The City & County of Swansea's Lifelong Learning department & Swansea University's Dept of Adult Continuing Education use the centre to run a number of adult education classes . In 2011 the City & County of Swansea opened the 'Waterfall View' day service at Forge Fach.

In 2013, Cwmni Clydach Development Trust went into administration, leaving the future of Forge Fach uncertain. Swansea Council has assumed temporary control of the facility.

A local campaign group called for Forge Fach to be turned into a health, leisure, wellbeing and swimming centre.

In October 2015, the resource centre was taken over by Walsingham Support, a national disability charity, supporting adults with learning disabilities, brain injury and complex health needs.

===Dynamic Rock===
2006 saw the opening of the Old Public Hall, which was converted into an indoor climbing centre and was renamed 'Dynamic Rock'. It is now home to the Swansea Indoor Climbing Centre. The walls are 12m high and feature overhangs, slabs, pillars, arêtes and arches.

===Cwm Clydach===
The Cwm Clydach RSPB Reserve is situated on the outskirts of the village, en route to Craig Cefn Parc near the New Inn pub.

The Cwm Clydach nature reserve used to be the home to the Nixon and Bell Drift mine. It was affectionately known as Nixon's and was one of the main employers until 1960–1961. It was used after as a pumping station.

The colliery was a rock top colliery and there was even a steam boiler underground, which was rare in a colliery.

Little remains of the colliery now, and there is a walk up the valley past other remnants of other NCB and private mines.

===Cycling===
Clydach is served by National Cycle Route 43. Major work has recently been undertaken on part of the cycle route between Clydach and Glais. The lottery-funded Sustrans laid a new tarmac path for pedestrians and cyclists, which begins alongside the River Tawe, behind the Vardre Rugby Club, and ends at Station Road in Glais. The tarmac path was mainly built on space used by abandoned railway tracks.
Clydach National cycle route 43, leads into Morriston. A small portion of which is shared with a road, the sub section by Vardre Rugby Club. Not to be confused with the path in which leads to Glais, it is to the right.

===Education===
Clydach Primary school and Graigfelen Primary schools are the main primary schools for residents. There is also a Welsh medium primary school, Ysgol Gynradd Gymraeg Gellionnen, on Gellionnen Road, and a Roman Catholic primary school, St Joseph's, on Pontardawe Road. As of September 2012, Clydach Infants and Clydach Juniors are now one school (Clydach Primary School).

The village used to be home to Cwmtawe Lower Comprehensive School.
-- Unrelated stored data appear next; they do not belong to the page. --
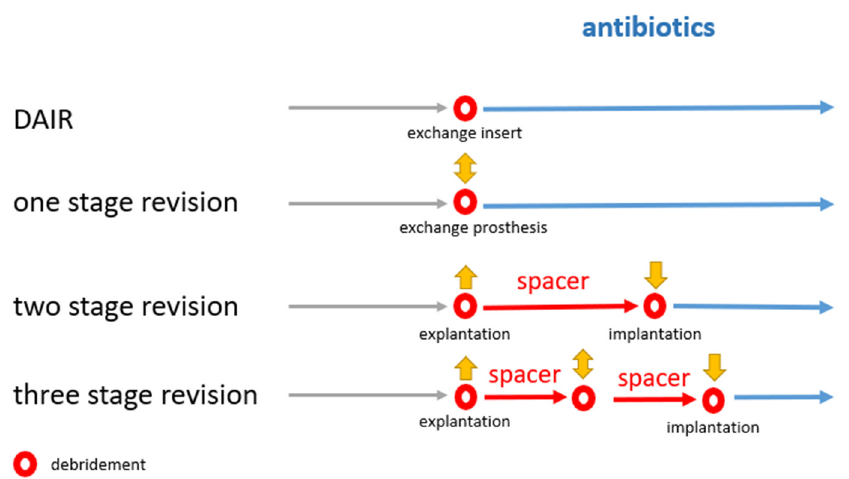
Figure 2. Overview of surgical procedures in case of periprosthetic joint infection as the reason for revision. DAIR = debridement, antibiotics and implant retention.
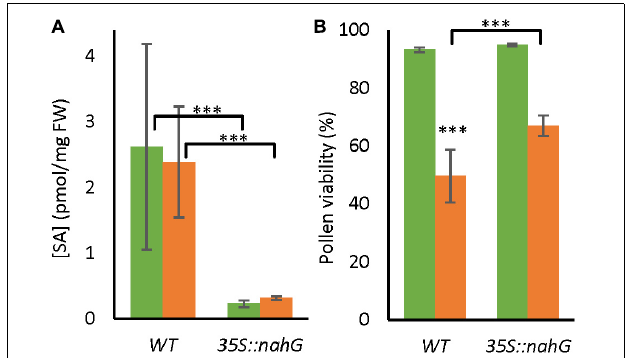
FIGURE 1 | Endogenous salicylic acid (SA) levels and pollen long-term mild heat (LTMH) tolerance of WT and 35S:nahG . Green bars represent control temperature (CT), orange bars LTMH. (A) SA levels in bicellular pollen stage anthers of wild type (WT) and 35S:nahG after exposure to LTMH. LTMH consisted of repeated exposure to 34 ◦ C (day) and 28 ◦ C (night). Hormone concentrations were measured after 7 days of exposure to the treatment. Values indicate the mean ± SD ( n = 6 samples, with pools of 20 anther cones per sample). Two-way ANOVA main effects: temperature ns; genotype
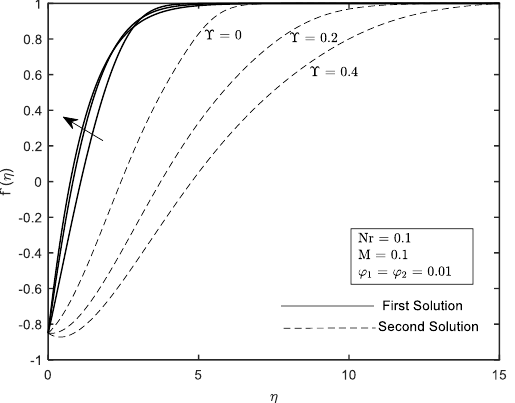
Figure 21. 𝑓 ′ (𝜂) on different ϒ .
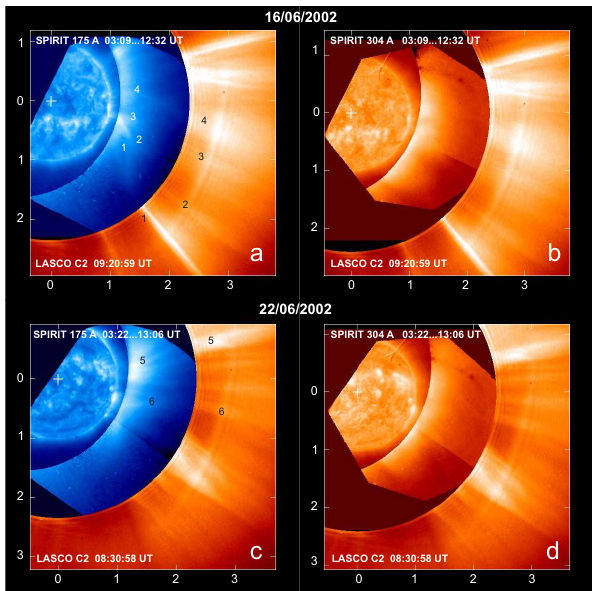
Fig. 5. Composite SPIRIT – LASCO C2 images: (a) and (c) the SPIRIT 175 image at R =0...2.3 with the LASCO C2 image (at R> 2.3), (b) and (d) the SPIRIT 304 ˚A image with the LASCO C2 image. Panels (a) and (b) show the SPIRIT images for 16 June 2002 summed over the period of 03:09...12:32UT, and the LASCO im- age taken on the same day at 09:20:59UT. Panels (c) and (d) show the SPIRIT images for 22 June 2002 summed over the period of 03:32...13:06UT, and the LASCO image taken on the same day at 08:30:58UT. The scales are in units of the solar radius (the origin marked by a cross corresponds to the solar center). The pair num- bers 1...6 designate the features which probably belong to the same structural elements seen in EUV and WL.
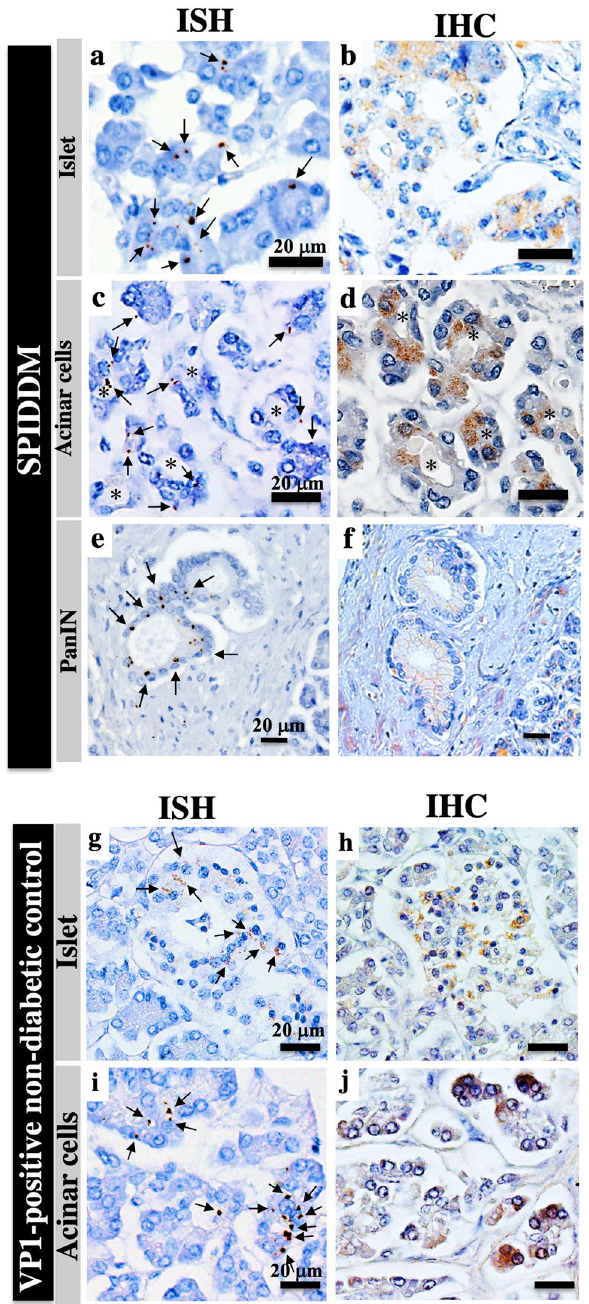
Figure 2. Detection of enterovirus (EV) probed for Coxsackievirus B1 (CVB1) RNA by in situ hybridization (ISH) and immunohistochemistry (IHC) in islets and exocrine tissues of SPIDDM and non-diabetic control (non-DC) pancreases. (a) Brown dots (arrows) are scattered in islet cells showing positive staining for CVB1 RNA by ISH in the islets of SPIDDM (Case SP2). Scale bar, 20 μm. ( b ) Serial section of ( a ) stained for VP1 in the islet by IHC (brown). ( c ) Brown dots are scattered, showing the presence of CVB1-RNA (arrows) in acinar cells changed to ADM (asterisks) of an SPIDDM pancreas (Case SP6). ( d ) Serial section of ( c ) stained for VP1 in acinar cells by IHC (brown). ( e ) Brown dots (arrows) show the presence of CVB1-RNA in a PanIN lesion in the SPIDDM pancreas (Case SP2). ( f ) Serial section of ( e ) stained for VP1 by IHC (brown) show VP1 protein residing in the same PanIN cells. ( g ) EV-RNA is detected by ISH (brown dots, arrows) in islet cells of a VP1-positive non-DC pancreas (Case non-DC17). ( h ) Serial section of ( g ) stained for VP1 in islet cells by IHC (brown). ( i ) EV-RNA (brown dots) is detected in acinar cells of a non-DC pancreas (arrows) (Case non-DC17). ( j ) Serial section of ( i ) stained for VP1 by IHC (brown). Same acinar cells as ( i ) are positive for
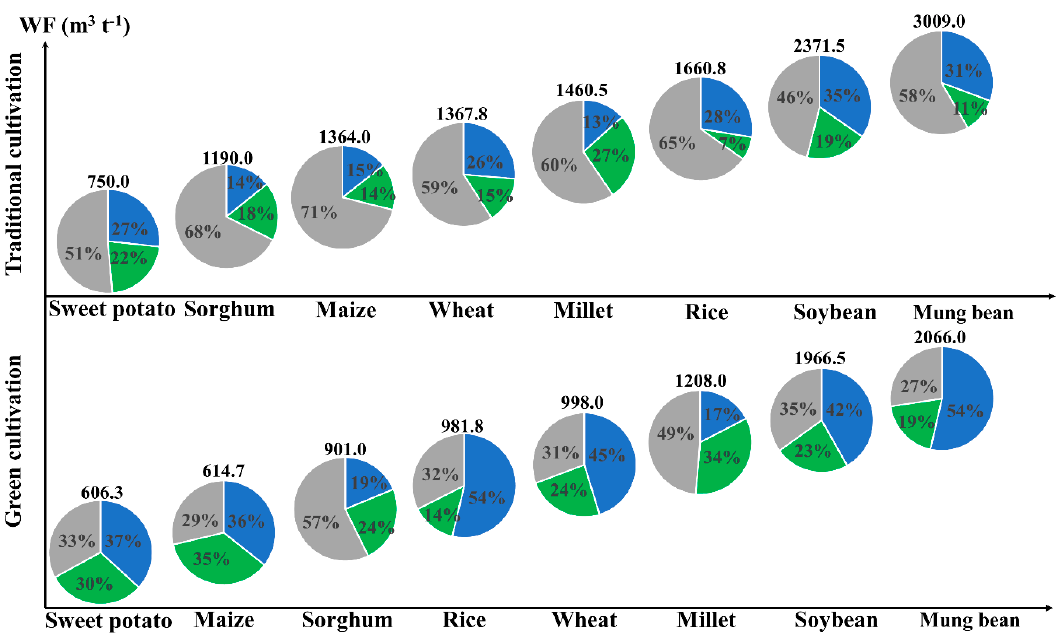
Figure 7. Composition of water footprint components in different crops under green and traditional cultivations. The value of blue, green and grey colors in each chart indicates the proportion of WF green , WF blue and WF grey to WF total , respectively.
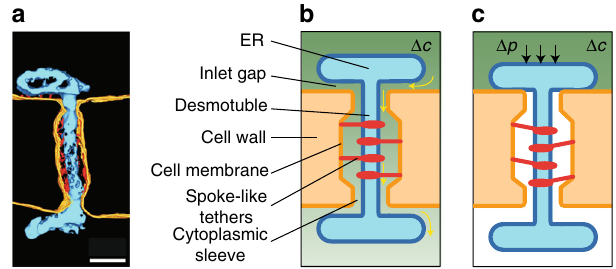
Fig. 1 Mechanosensitive plasma membrane (PM) nanopores. a TEM tomography of a PD highlighting the cell membrane (yellow lines), ER- desmotubule complex (blue) and spoke-like tether protein fi laments (red dots). Scale bar, 50 nm. b Schematic highlighting signi fi cant structural components and transport processes. Solute transport (yellow arrows) across the PD is driven by a concentration gradient Δ c (high concentration = dark green, low concentration = light green). c Mechanical effects on PD permeability: An intercellular turgor pressure difference Δ p leads to a displacement of the ER-desmotubule complex towards the cell wall, thus reducing the pore permeability. See details in the text. Panel a adapted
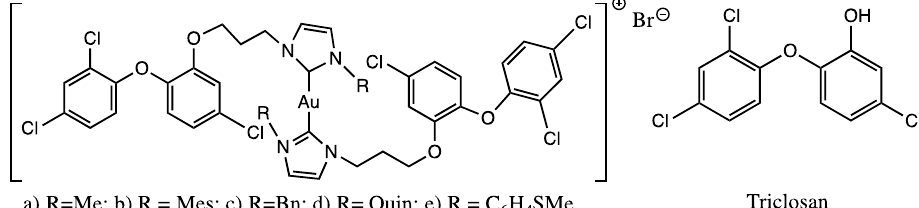
Figure 5. Gold(I)-NHC-TC hybrid molecule and triclosan compound screening against Leishmania sp. and Plasmodium sp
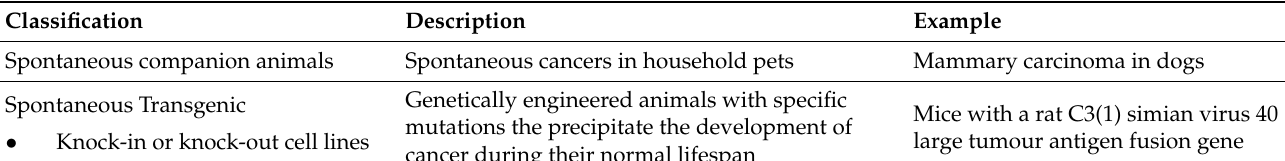
Table 1. Animal models of cancer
It was the junior part of a three-school system, the other partners being Gwaen-Cae-Gurwen Lower School and Cwmtawe Upper School in Pontardawe. The lower schools were for 11- to 13-year-olds while the last three years of compulsory education were provided in Pontardawe.

Today Clydach is in the catchment area of Birchgrove Comprehensive School. However, many students from Clydach attend Cwmtawe Community School in Pontardawe.

===Sport===
====Football====
Clydach currently has two football clubs: Clydach F.C., currently playing in the third-tier Ardal South West; and Clydach Sports, currently playing in the Neath & District League.

Clydach F.C. were established in 2021 by a merger of two former Clydach clubs - Clydach Cricket and FC Clydach.

In the past teams such as Inco and Sunnybank WMC from Clydach had also competed in the Neath & District League.

====Rugby====
Vardre RFC is a sporting venue in Clydach and Clydach's younger residents train out on the pitches behind the building over the canal. They have first, second, youth and junior teams. The first team currently play in division 1 of the WRU West Central League.